Dataset records:

-----

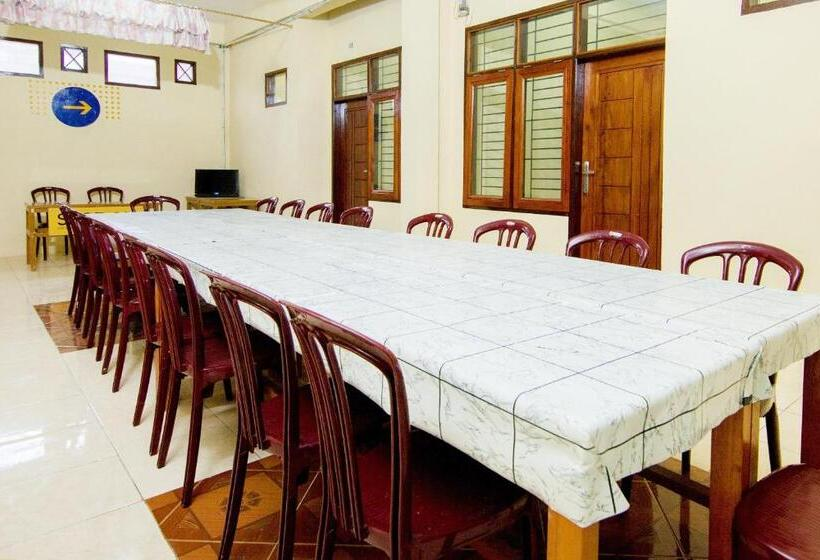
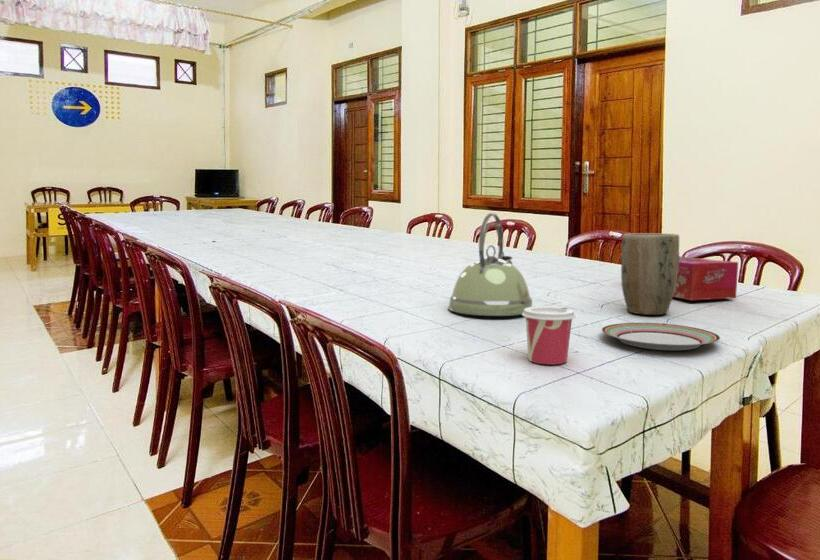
+ plant pot [620,232,680,316]
+ cup [521,305,577,365]
+ plate [601,322,721,351]
+ tissue box [673,255,739,301]
+ kettle [447,212,533,317]
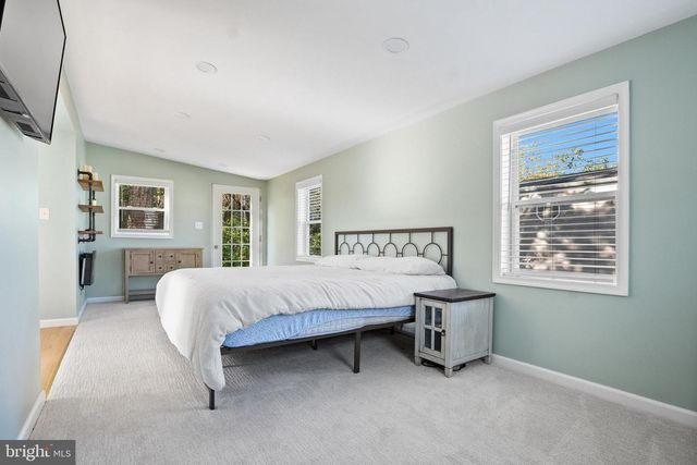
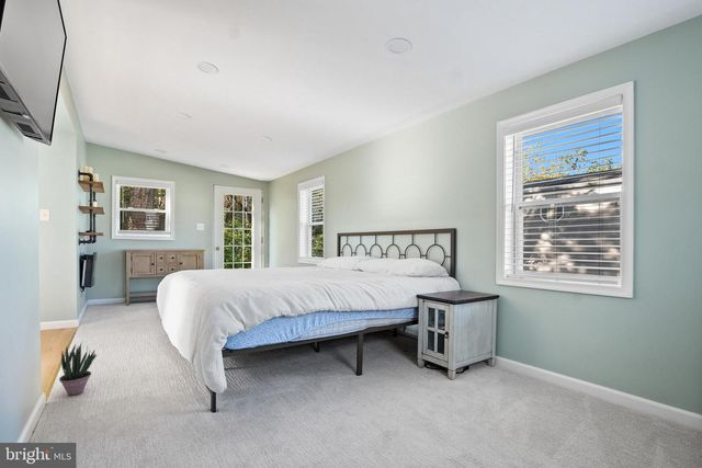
+ potted plant [58,342,98,397]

-----

__Assignment__
Would you copy out every line in the records that includes the string "plant"?

__Response below__
+ plant pot [620,232,680,316]
+ potted plant [58,342,98,397]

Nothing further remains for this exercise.